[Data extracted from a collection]
.....

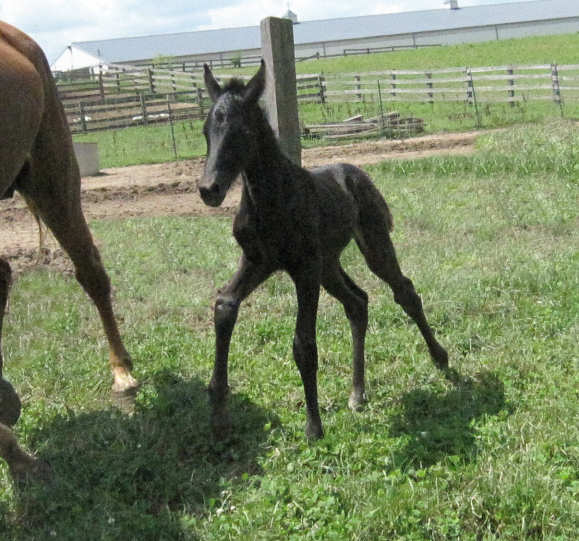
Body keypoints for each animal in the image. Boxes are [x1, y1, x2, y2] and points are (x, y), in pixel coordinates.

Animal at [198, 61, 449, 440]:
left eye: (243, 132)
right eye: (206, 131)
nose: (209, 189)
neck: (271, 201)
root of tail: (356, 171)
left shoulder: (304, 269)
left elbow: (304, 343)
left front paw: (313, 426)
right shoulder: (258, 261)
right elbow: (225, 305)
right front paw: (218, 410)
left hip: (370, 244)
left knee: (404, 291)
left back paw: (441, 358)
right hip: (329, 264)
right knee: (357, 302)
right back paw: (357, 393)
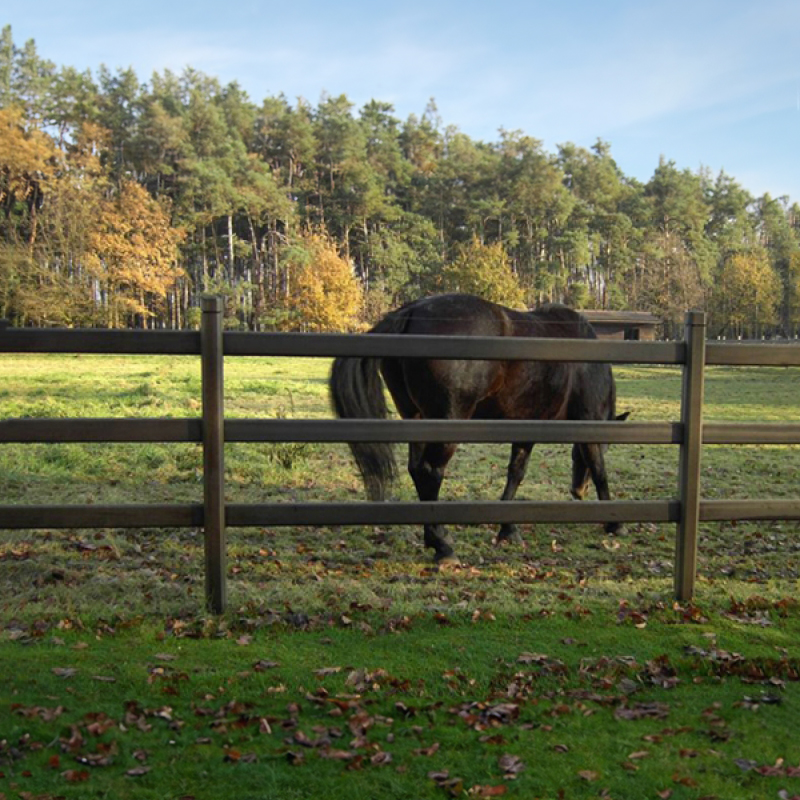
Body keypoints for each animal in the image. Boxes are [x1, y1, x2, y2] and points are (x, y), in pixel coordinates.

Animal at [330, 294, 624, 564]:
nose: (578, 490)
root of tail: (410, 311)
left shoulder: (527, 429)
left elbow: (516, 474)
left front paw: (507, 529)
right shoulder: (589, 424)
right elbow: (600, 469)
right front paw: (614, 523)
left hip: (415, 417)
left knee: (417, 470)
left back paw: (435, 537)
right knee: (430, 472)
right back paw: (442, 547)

.....

Problem requirements:
Copy the lines above exactly, starting at the one with "right hip: (329, 264)" and ending at the one with "left front paw: (507, 529)", both included. Leave out any pictures and add nothing else.

Your solution:
right hip: (329, 264)
right knee: (357, 302)
right back paw: (357, 393)
Body keypoints for each animal in the image. Boxes are [x1, y1, x2, y2] and points are (x, y), in pixel coordinates.

Animal at [330, 294, 624, 564]:
nose: (578, 490)
root of tail: (410, 311)
left shoulder: (527, 429)
left elbow: (516, 474)
left front paw: (507, 529)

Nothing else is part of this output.